Effects of HDA18 Levels on the Acetylation of H3K9, H3K14, H3K18, and H3K23 at the Four HDA18-Target Kinase Genes. (A) Regions selected for ChIP-PCR analyses are indicated with short black bars. qPCR, quantitative PCR. (B) The enrichment of DNA related to the four kinase genes in ChIP assays using HDA18 protein in the wild type and altered HDA18 expression lines. Data show mean ± sd from three independent experiments, each with three replicates (*P < 0.05 and **P < 0.01; Student’s t test). Col, Columbia. (C) to (F) The changes in acetylation of the H3 Lys residues at the four kinase genes under down- and upregulated HDA18 expression examined using antibodies specific to H3K9, H3K14, H3K18, and H3K23. Data show mean ± sd from four independent experiments, each with three replicates (*P < 0.05 and **P < 0.01; Student’s t test).

Figure 7.

Model of Possible Mechanism for HDA18 Regulation of Transcription of the Four Kinase Genes.

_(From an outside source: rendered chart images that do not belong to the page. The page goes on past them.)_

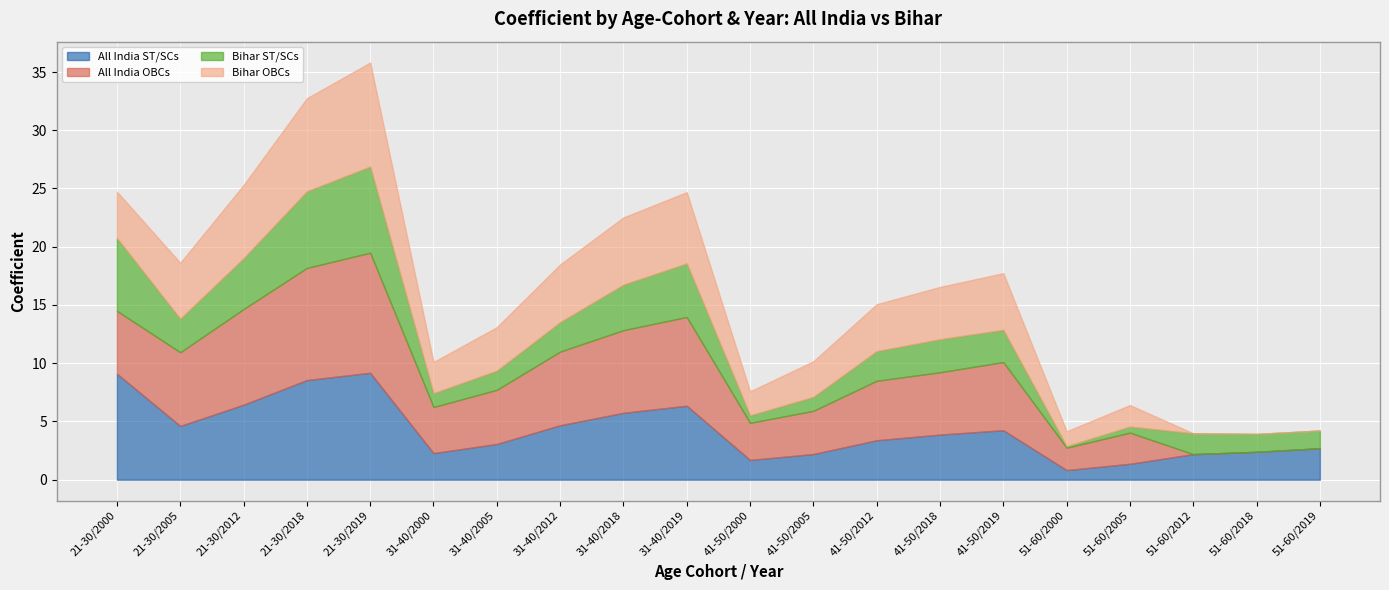

What is the sum of the Bihar ST/SCs values at 41-50/2018 and 41-50/2005?

4.0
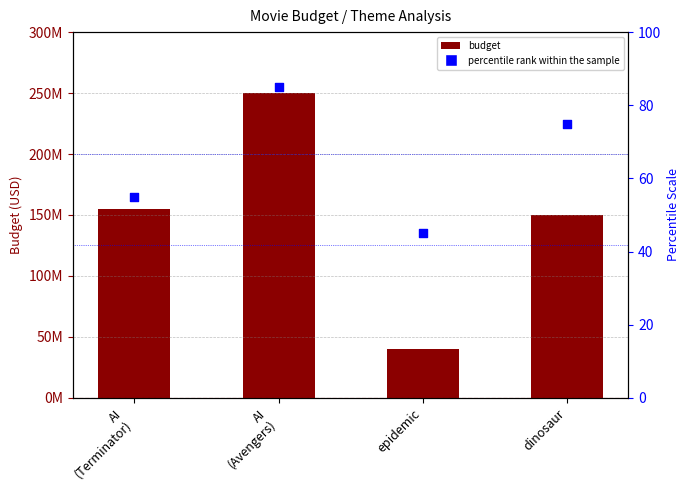

Is the value of budget at epidemic greater than the value of percentile rank within the sample at epidemic?

Yes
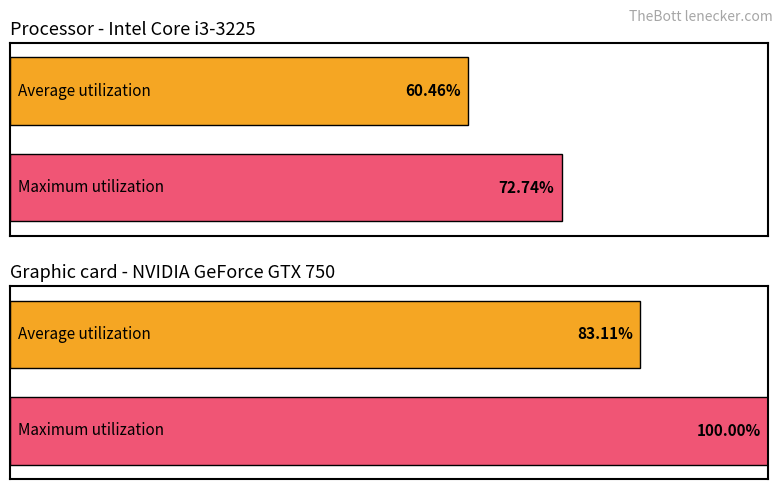

Is it true that Average utilization equals 177 at 122?

False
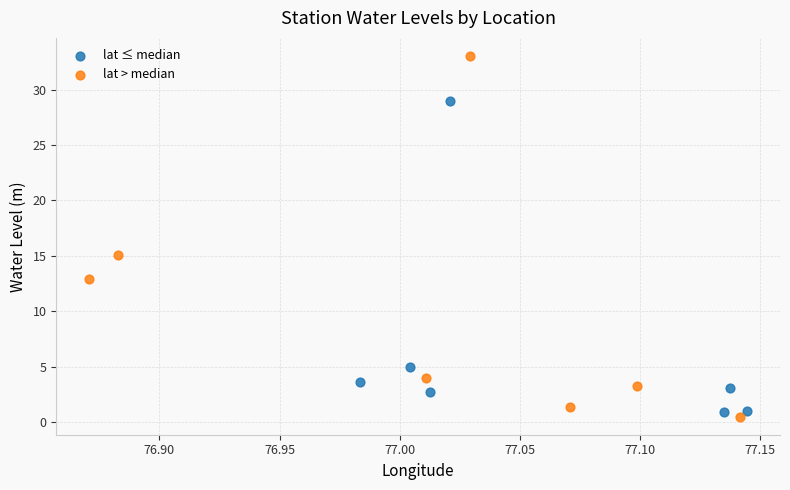

What are all the series names shown in the legend?

lat ≤ median, lat > median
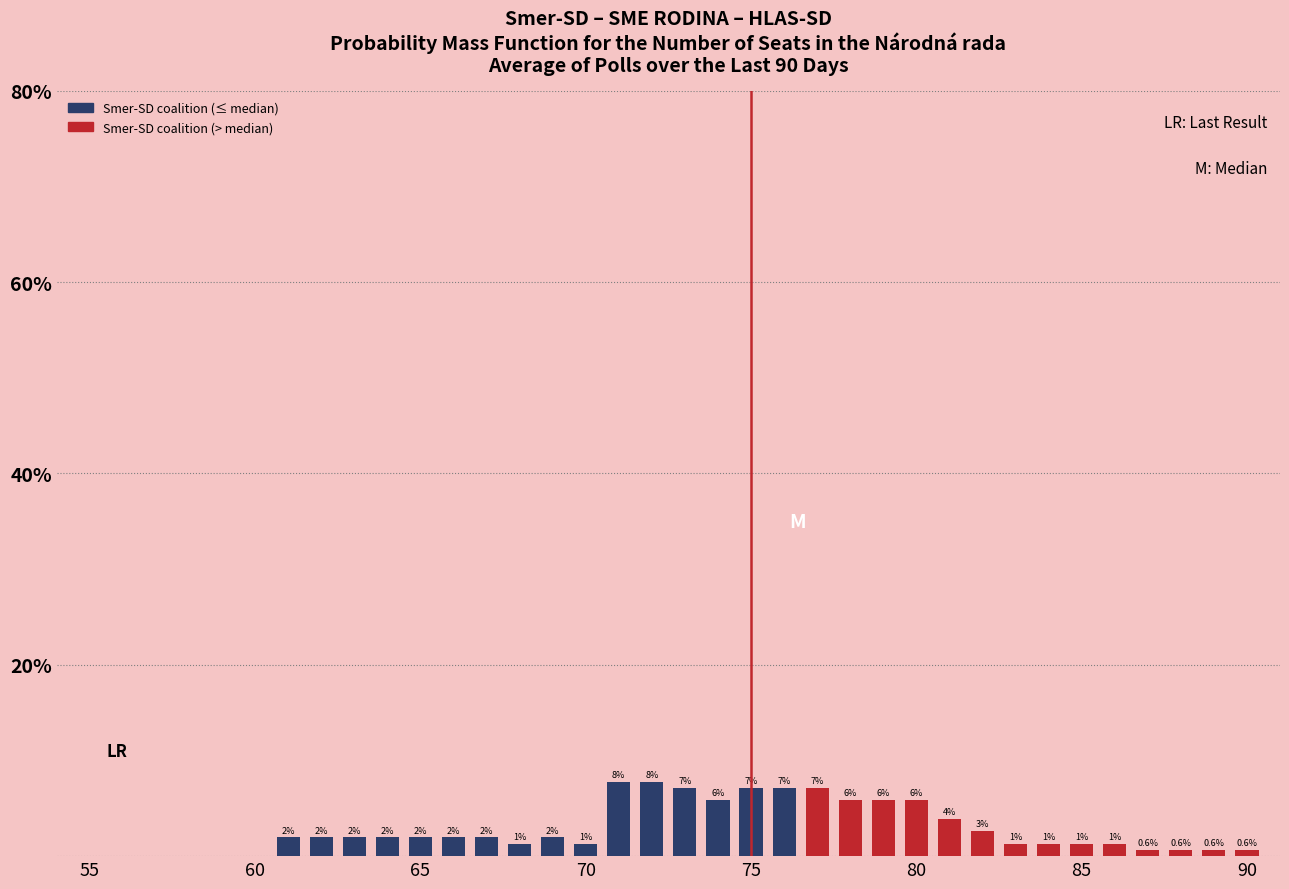

How many categories are shown in the chart?

36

The HDA18 target kinase genes function between the membrane-localized receptor-like kinases, such as SCM (orange rectangles) and BRI1 (open circles), and the pattern genes in the GL2-centered TFN (open rectangles). (A) In the wild type, the HDA18 protein, perhaps with other unknown components, binds to the region containing H3K9 through Lys-23 of the H3 related to the four target kinase genes and maintains the acetylation of these residues at the proper levels for balanced transcription of the kinase genes. (B) In the hda18 mutant, the quantity of HDA18 protein is reduced and the region containing H3K9 through K23 of the H3 related to the four kinase genes cannot be properly covered. The acetylation levels are therefore increased (green circles), which results in increased transcription of the four kinase genes (red waves). The latter disturbs the previously balanced expression of the pattern genes and results in the cell conversion phenotype. (C) In the HDA18 OE line, surplus HDA18 protein may interfere with the interaction of HDA18 with the unknown components and lead to an abnormal structure, leaving H3K14 and H3K18 unbound by HDA18. This would result in increased acetylation at those sites, which results in increased transcription of the four kinase genes. The latter disturbs the previously balanced expression of pattern genes and results in the cell conversion phenotype similar to that seen in the hda18 mutants.